Interface Performance and Debugging

The document provides a list of best practices applicable to debugging interface performance and errors.

For more information view the SAIL Performance documentation.

Debugging Interface Performance Issues

The first step to diagnosing any performance issue is identifying that there is a problem. This can be done in a myriad of ways from business users reporting slowness to performance testing results. In either case, once the performance issues have been identified, the next step is to investigate the root cause.
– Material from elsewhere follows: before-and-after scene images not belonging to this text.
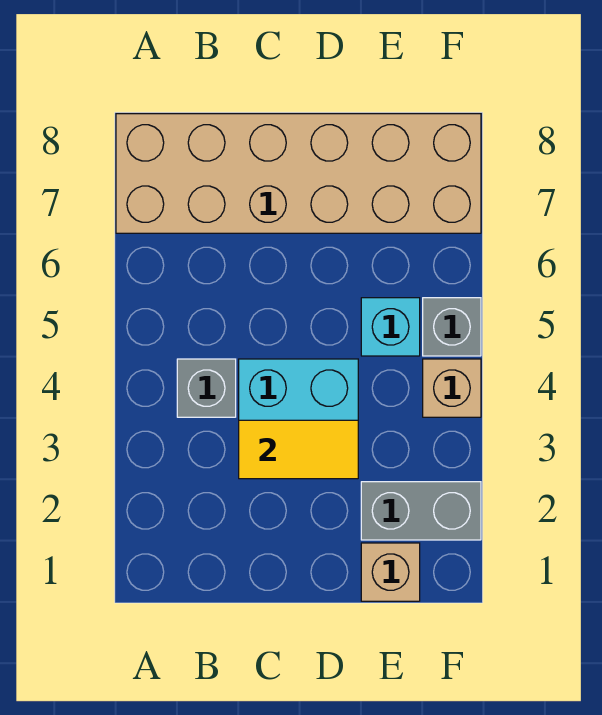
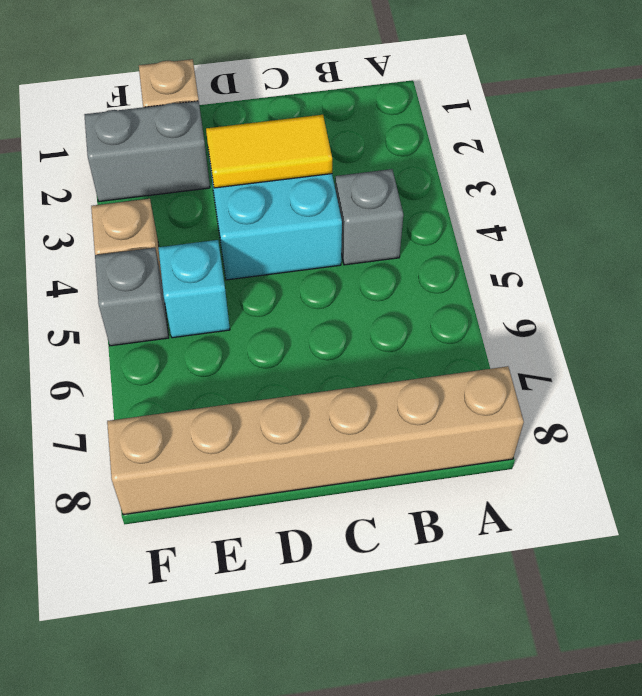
tan brick A7:F8 level 1 -> tan brick A8:F8 level 1

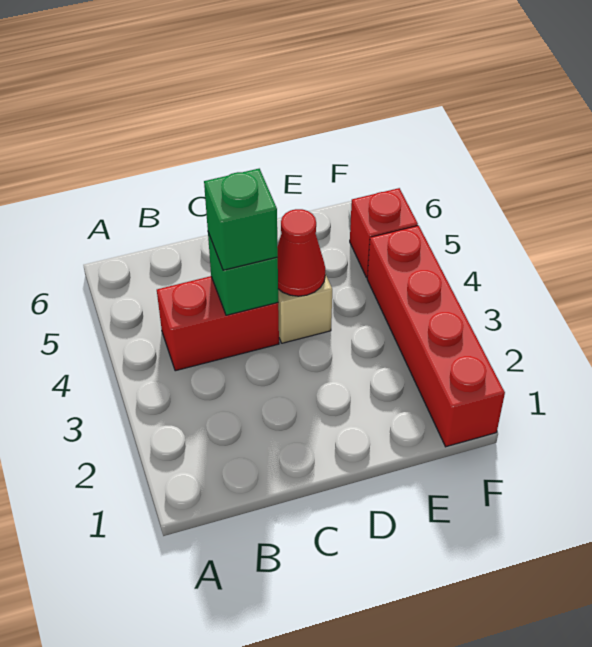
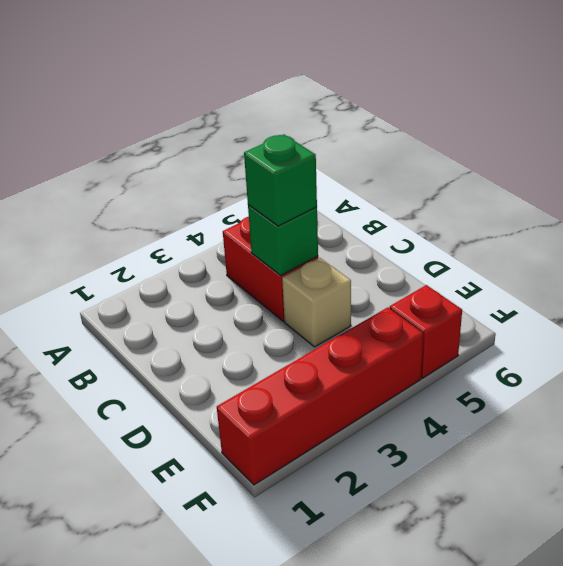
red cone D4 level 2 -> none

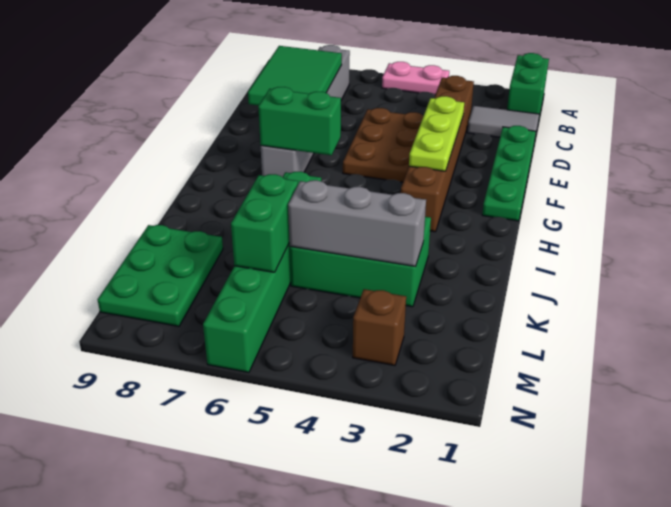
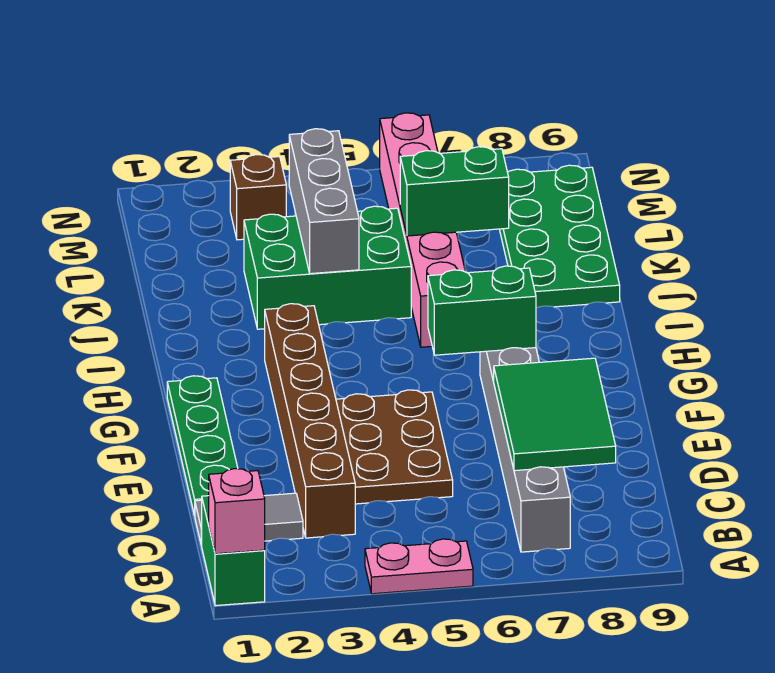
none -> pink brick A1 level 2
lime plate E3:G3 level 2 -> none
green brick I6:N6 level 1 -> pink brick I6:N6 level 1
grey brick K3:K5 level 2 -> grey brick J4:L4 level 2
green brick K6:L6 level 2 -> green brick K6:K7 level 2
green plate K8:M9 level 1 -> green plate J8:M9 level 1

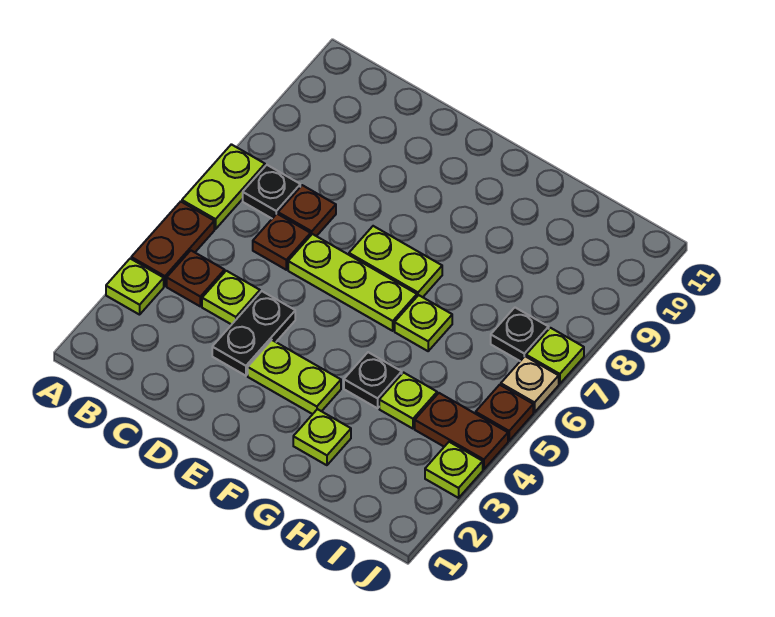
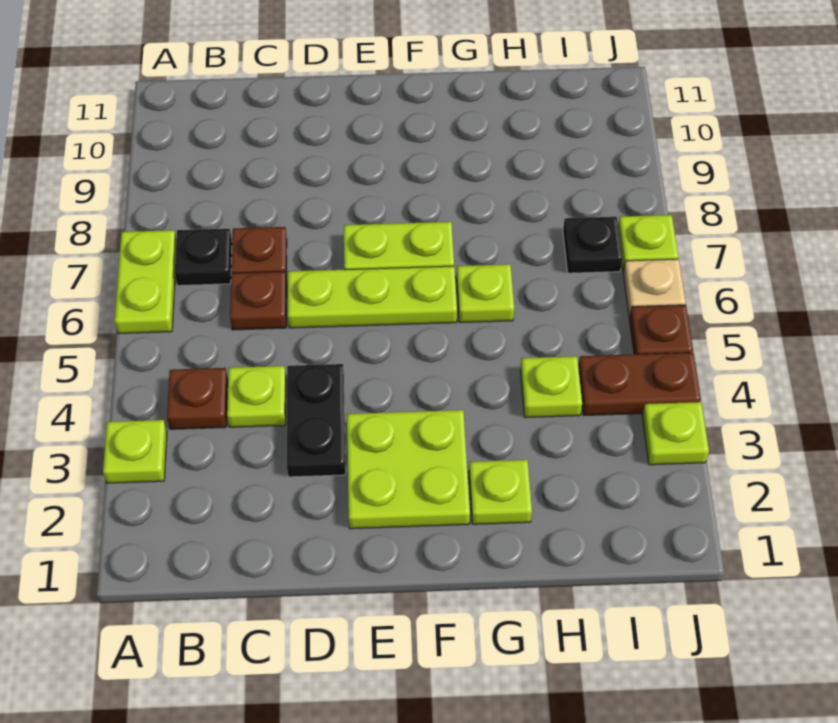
brown plate A4:A5 level 1 -> none
lime plate E3:F3 level 1 -> lime plate E2:F3 level 1
black plate G4 level 1 -> none

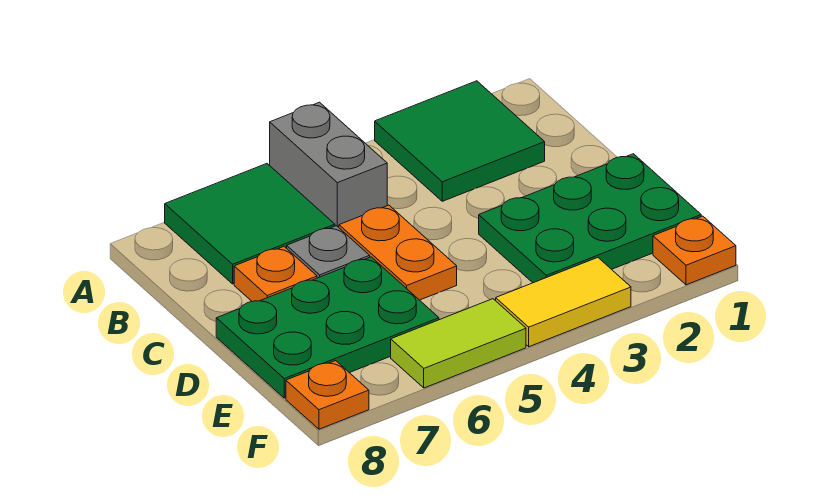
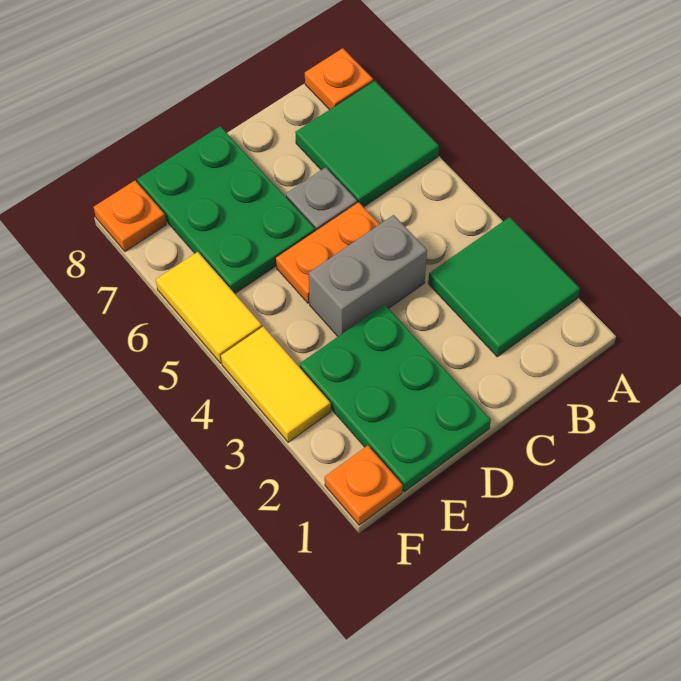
grey brick A5:B5 level 1 -> grey brick C4:D4 level 1
orange plate C7 level 1 -> orange plate A8 level 1
lime tile F5:F6 level 1 -> yellow tile F5:F6 level 1

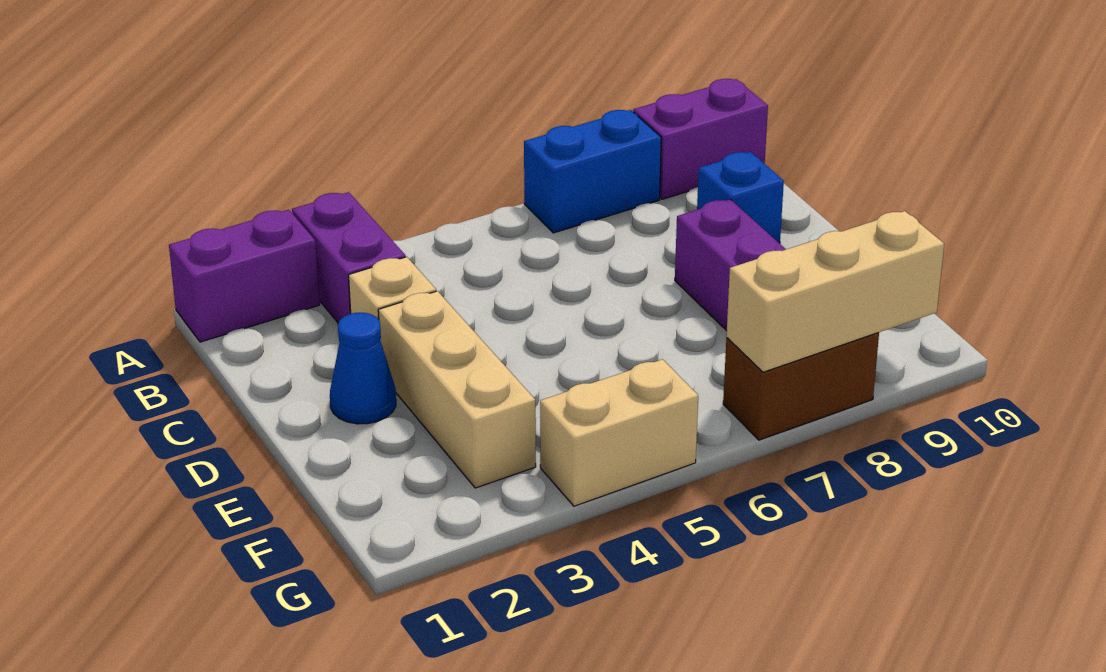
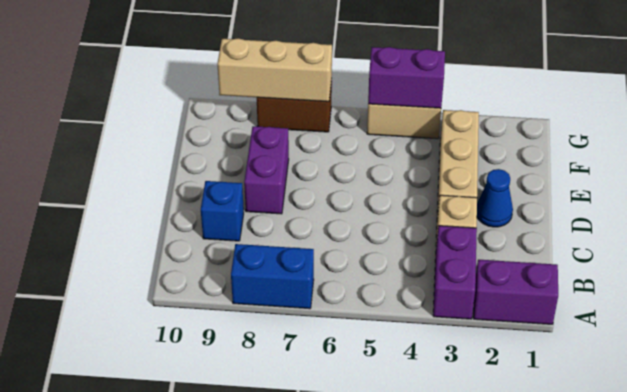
purple brick A9:A10 level 1 -> purple brick G4:G5 level 2

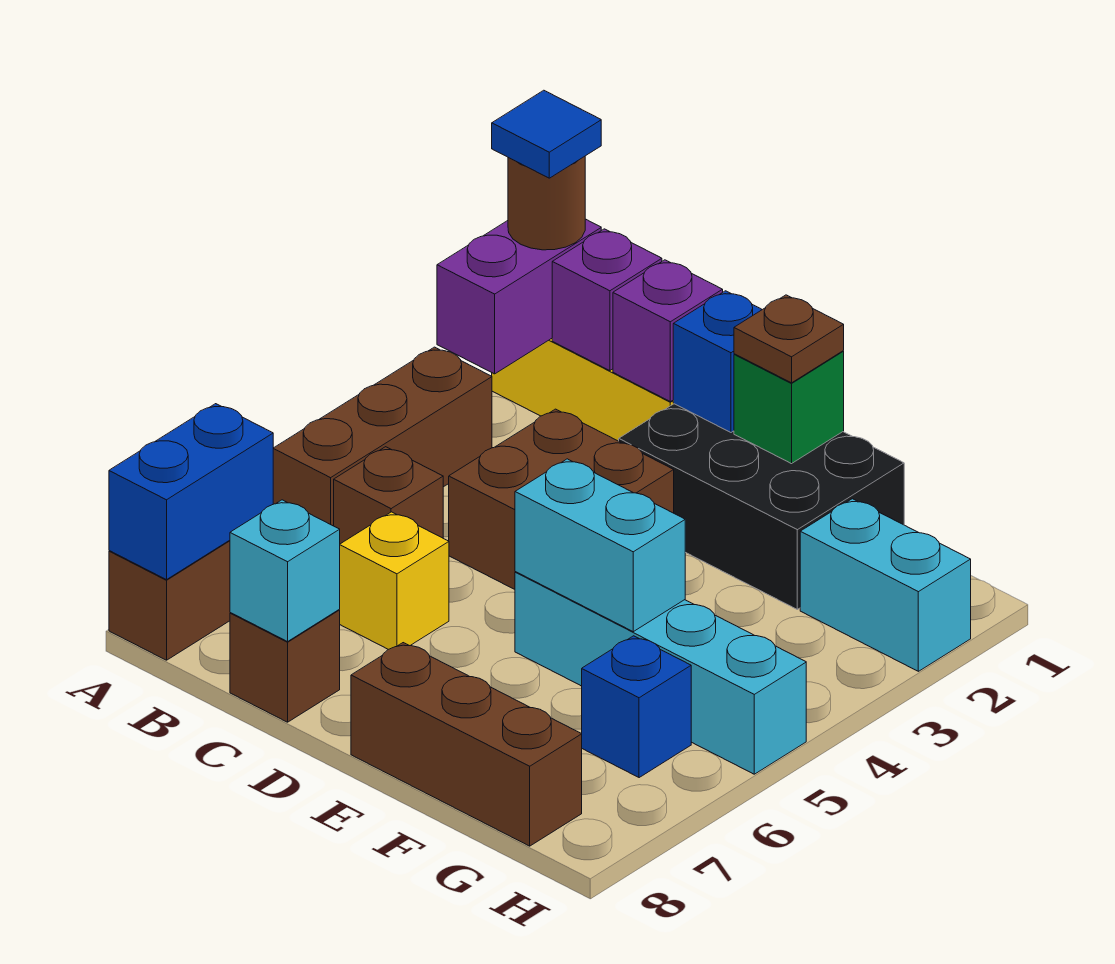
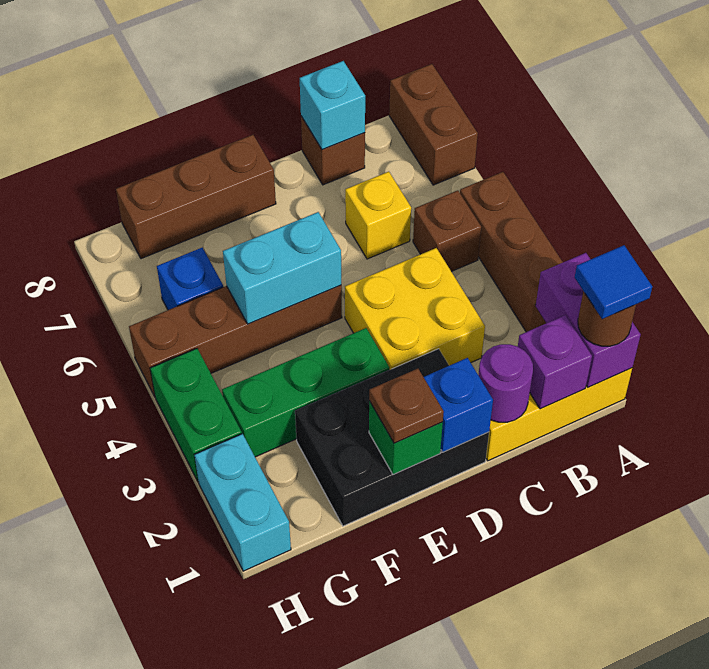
blue brick A7:A8 level 2 -> none
purple brick C1 level 2 -> purple round brick C1 level 2
brown brick C3:D4 level 1 -> yellow brick C3:D4 level 1
none -> green brick E3:G3 level 1
cyan brick E5:H5 level 1 -> brown brick E5:H5 level 1
cyan brick G2:H2 level 1 -> cyan brick H1:H2 level 1
none -> green brick H3:H4 level 1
Appian provides three main options for delving into the cause of performance issues:

Administration Console Rule Performance Page

The Administration Console provides the historical performance of all of the rules in the system. It contains a table of the following:

  • Rule type
  • Rule name
  • Number of executions - use this column to determine the high priority items for optimization
  • Average execution time - sort by this column to determine the poorest performance rules
  • Minimum execution time
  • Maximum execution time

Note: the execution time is server execution time, and doesn’t take into account network latency, rendering, etc.

If users report generic slowness within the system without pinpointing specific interfaces, the rule performance page is the first place to look. Focus first on interfaces which have both a high number of executions and high average execution time. In the following case we will investigate WM_uiReportAssessmentTasks which is called 13 times and takes an average of 1 second to run.

Once the interface has been identified, the next step is to identify whether this is a design issue or a load issue.

Access the rule’s historical performance details by clicking on the interface rule name. These diagrams are useful for determining if the performance of the interface is consistent or if there are periods of slower executions.

If the poor performance is affecting specific interfaces use the performance view on each view to further diagnose.

Interface Designer Performance View

The performance view shows you detailed performance information for your expression. You can view live performance results of the expression in the designer or historical trends of the performance over time. The historical performance trends will provide the same view as seen from the admin console.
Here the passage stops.